[Extracted records — start]
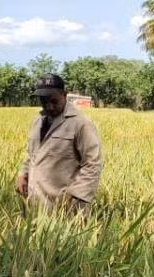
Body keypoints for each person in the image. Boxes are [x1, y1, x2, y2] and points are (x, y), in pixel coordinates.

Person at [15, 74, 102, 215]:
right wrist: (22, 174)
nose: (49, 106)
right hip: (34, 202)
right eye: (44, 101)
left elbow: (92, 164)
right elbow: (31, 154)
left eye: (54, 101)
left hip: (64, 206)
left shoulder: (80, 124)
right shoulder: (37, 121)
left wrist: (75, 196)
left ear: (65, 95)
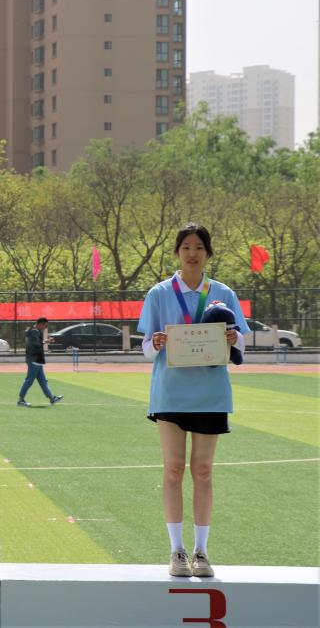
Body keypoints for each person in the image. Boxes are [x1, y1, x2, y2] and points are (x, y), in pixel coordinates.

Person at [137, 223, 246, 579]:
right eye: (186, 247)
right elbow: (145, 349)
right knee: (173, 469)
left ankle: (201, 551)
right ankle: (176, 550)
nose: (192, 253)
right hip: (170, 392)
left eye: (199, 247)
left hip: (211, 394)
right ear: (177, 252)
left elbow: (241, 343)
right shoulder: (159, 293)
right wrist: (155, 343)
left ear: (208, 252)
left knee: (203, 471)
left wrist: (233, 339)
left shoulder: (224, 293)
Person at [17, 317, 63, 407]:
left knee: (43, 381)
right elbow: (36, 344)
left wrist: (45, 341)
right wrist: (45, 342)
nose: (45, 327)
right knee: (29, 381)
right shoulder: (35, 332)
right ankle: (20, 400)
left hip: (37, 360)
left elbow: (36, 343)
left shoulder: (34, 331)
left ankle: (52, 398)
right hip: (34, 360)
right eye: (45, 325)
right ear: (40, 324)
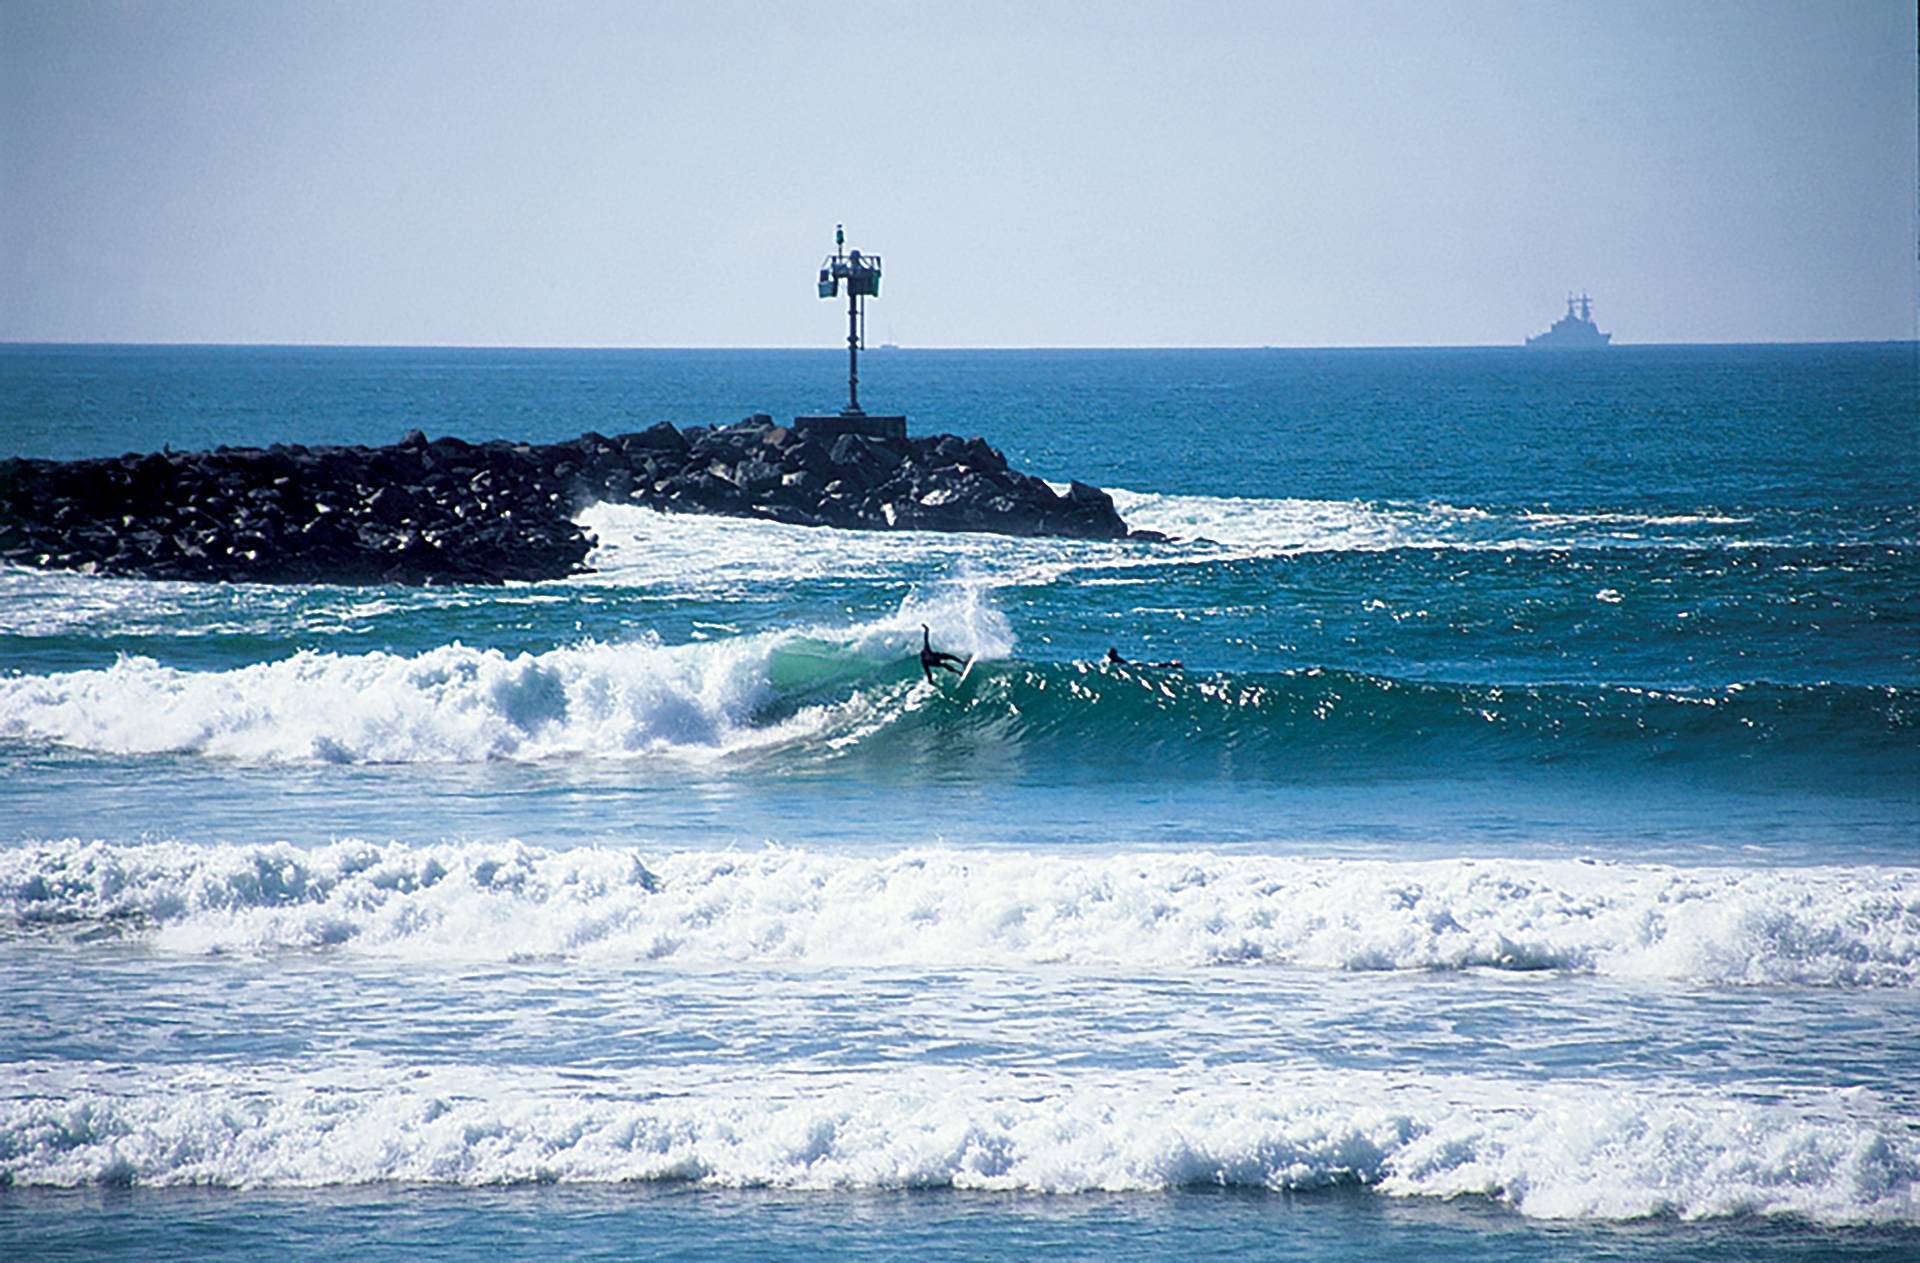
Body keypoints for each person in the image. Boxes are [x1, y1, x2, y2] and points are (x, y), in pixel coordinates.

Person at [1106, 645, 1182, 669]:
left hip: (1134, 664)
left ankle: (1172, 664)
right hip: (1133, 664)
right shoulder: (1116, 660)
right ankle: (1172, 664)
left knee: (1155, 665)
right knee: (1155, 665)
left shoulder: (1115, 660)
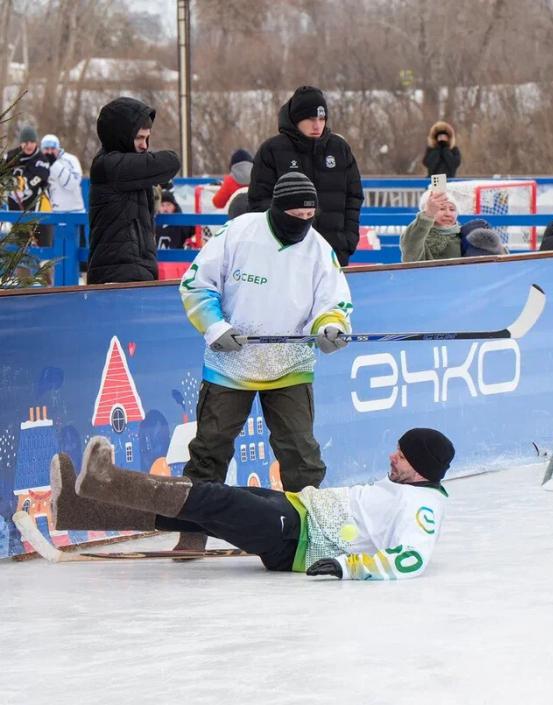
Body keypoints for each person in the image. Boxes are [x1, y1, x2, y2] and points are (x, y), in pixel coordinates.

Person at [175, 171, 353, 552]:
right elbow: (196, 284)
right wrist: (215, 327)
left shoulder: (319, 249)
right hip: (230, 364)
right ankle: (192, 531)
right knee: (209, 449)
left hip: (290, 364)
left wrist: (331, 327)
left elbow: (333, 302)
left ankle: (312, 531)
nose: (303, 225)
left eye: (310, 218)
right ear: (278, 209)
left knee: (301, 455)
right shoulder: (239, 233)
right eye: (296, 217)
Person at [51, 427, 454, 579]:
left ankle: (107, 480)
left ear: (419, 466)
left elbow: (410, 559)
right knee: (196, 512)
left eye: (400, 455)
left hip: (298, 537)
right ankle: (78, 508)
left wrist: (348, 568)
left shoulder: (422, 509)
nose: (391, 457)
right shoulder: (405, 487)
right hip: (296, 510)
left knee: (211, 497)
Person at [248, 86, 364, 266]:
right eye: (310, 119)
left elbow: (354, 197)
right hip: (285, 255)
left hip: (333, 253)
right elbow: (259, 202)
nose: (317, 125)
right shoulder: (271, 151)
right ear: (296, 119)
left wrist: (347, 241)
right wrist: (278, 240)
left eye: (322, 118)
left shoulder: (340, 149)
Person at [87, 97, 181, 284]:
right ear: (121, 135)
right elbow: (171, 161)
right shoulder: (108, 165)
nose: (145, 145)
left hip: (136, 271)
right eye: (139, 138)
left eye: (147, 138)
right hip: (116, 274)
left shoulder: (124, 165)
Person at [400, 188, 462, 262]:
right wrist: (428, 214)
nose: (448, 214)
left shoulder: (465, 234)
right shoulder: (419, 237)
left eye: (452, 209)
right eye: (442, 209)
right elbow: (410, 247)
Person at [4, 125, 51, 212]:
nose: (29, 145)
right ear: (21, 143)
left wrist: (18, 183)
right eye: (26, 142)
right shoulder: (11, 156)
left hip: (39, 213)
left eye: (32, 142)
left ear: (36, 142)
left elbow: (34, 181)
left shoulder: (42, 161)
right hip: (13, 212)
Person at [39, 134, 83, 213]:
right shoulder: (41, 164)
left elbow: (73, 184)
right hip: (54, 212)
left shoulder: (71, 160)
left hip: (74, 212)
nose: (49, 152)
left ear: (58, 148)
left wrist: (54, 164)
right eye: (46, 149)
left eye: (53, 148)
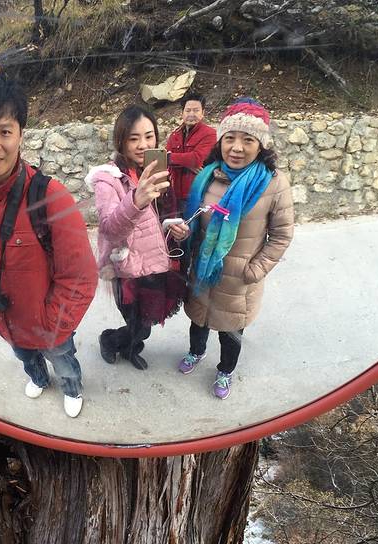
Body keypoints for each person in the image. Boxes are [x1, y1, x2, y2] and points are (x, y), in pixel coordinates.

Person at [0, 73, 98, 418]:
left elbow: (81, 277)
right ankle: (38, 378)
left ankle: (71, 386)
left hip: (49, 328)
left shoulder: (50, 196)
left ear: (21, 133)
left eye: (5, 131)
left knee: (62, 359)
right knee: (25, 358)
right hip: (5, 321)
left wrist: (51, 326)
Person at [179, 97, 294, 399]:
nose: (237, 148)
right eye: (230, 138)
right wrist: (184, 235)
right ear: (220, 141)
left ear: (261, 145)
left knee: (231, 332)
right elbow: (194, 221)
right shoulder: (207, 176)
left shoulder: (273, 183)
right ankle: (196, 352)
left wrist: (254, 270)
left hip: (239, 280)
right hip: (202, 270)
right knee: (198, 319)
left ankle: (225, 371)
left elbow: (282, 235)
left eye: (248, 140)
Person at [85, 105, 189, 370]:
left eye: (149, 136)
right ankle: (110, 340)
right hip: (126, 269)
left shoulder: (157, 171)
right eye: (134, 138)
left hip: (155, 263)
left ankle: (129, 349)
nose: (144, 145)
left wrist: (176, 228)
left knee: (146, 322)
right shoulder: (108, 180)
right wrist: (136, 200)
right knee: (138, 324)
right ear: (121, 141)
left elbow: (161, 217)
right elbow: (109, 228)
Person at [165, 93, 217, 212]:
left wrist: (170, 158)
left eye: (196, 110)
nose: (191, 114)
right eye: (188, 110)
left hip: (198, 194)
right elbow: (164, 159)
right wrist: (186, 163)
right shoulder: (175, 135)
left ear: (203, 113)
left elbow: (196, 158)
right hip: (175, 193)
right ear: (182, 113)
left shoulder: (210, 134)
[Extracted records — finish]
Only an exact copy of the lines from the top of the entries through the line with "right elbow: (36, 344)", both included, should be given, with all pictures omitted.

Body keypoints for each person in the image. Boxes are [x1, y1, x2, y2] and points are (x, y), in pixel coordinates.

Person at [15, 74, 102, 215]:
right wrist: (22, 174)
nose: (49, 106)
right hip: (34, 202)
right eye: (44, 101)
left elbow: (92, 164)
right elbow: (31, 154)
left eye: (54, 101)
left hip: (64, 206)
left shoulder: (80, 124)
right shoulder: (37, 121)
left wrist: (75, 196)
left ear: (65, 95)
Body keypoints for each person in the image. Boxes are [x1, y1, x2, y2] and points are (x, y), in pixel coordinates.

Person at [137, 223, 246, 579]:
right eye: (186, 247)
right elbow: (145, 349)
right knee: (173, 469)
left ankle: (201, 551)
right ankle: (176, 550)
nose: (192, 253)
right hip: (170, 392)
left eye: (199, 247)
left hip: (211, 394)
right ear: (177, 252)
left elbow: (241, 343)
right shoulder: (159, 293)
right wrist: (155, 343)
left ear: (208, 252)
left knee: (203, 471)
left wrist: (233, 339)
left shoulder: (224, 293)
Person at [17, 317, 63, 407]:
left knee: (43, 381)
right elbow: (36, 344)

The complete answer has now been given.